Anyone have an idea of what kind of stem this is? It is a diverter stem for a 3 handle tub and shower faucet.

Thanks for your help guys.

Richie


----------



## Plumber Jim (Jun 19, 2008)

hmm, maybe Briggs. Cross handles?


----------



## Plumber Jim (Jun 19, 2008)

How long is it?


----------



## Tommy plumber (Feb 19, 2010)

Hard to tell. I would quickly guess Central Brass but I can't be sure.


----------



## Plumber Jim (Jun 19, 2008)

Here I just found this online. I think it is a Briggs. I haven't done one in awhile.

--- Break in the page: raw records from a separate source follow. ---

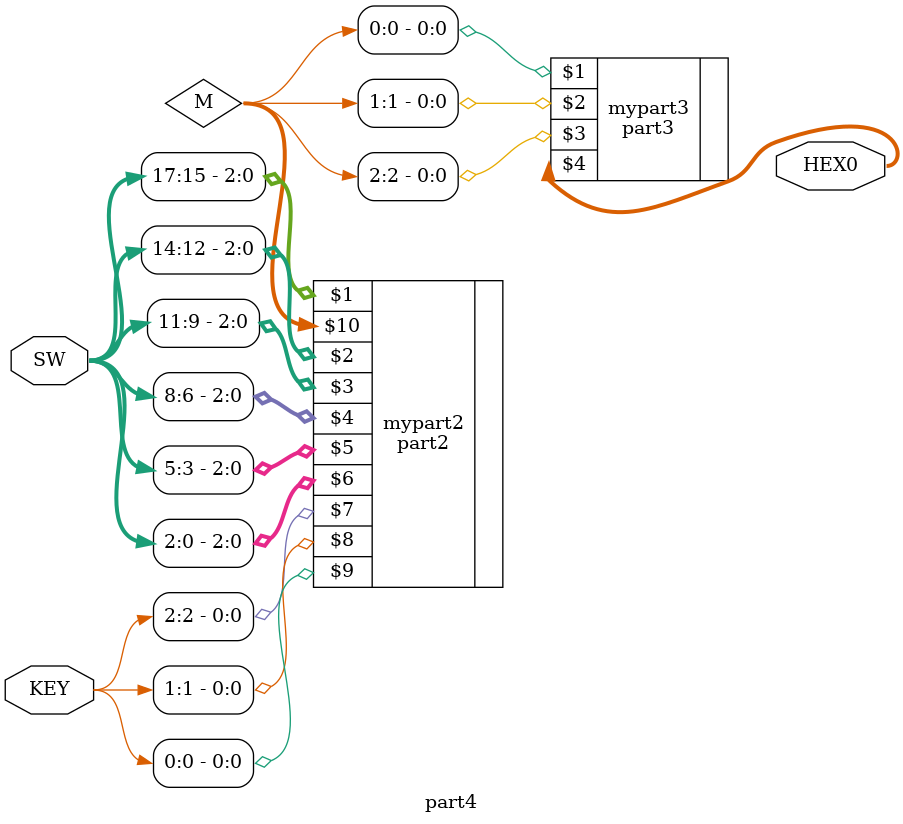
<source format=v>
module part4(SW,KEY,HEX0);
	input [2:0] KEY;
	input [17:0] SW;
	output [6:0] HEX0;
	wire [2:0] M;
	part2 mypart2 (SW[17:15],SW[14:12],SW[11:9],SW[8:6],SW[5:3],SW[2:0],KEY[2],KEY[1],KEY[0],M);
	part3 mypart3 (M[0],M[1],M[2],HEX0);
	
endmodule
</source>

http://www.lockeplumbing.com/detail...09&r1=WHE-USS25C&r2=GRU-595916&r3=FEI-NL9-LED


----------



## Widdershins (Feb 5, 2011)

Tommy plumber said:


> Hard to tell. I would quickly guess Central Brass but I can't be sure.


 That's funny.

I always blame Central Brass first as well.


----------



## timplmbr (Mar 16, 2011)

reminds me of a gerber


----------



## RealLivePlumber (Jun 22, 2008)

Sterling.


----------



## Associated Plum (Nov 4, 2008)

If the packing nut is made like an extension nipple instead of a bushing like most packing nuts, then it is probably a Briggs


----------



## danfan13 (Mar 31, 2011)

Plumber Jim said:


> Here I just found this online. I think it is a Briggs. I haven't done one in awhile.
> 
> http://www.lockeplumbing.com/detail...09&r1=WHE-USS25C&r2=GRU-595916&r3=FEI-NL9-LED


Thanks again Jim, your the best!


----------



## easttexasplumb (Oct 13, 2010)

union brass


----------



## Plumber Jim (Jun 19, 2008)

Anytime.


----------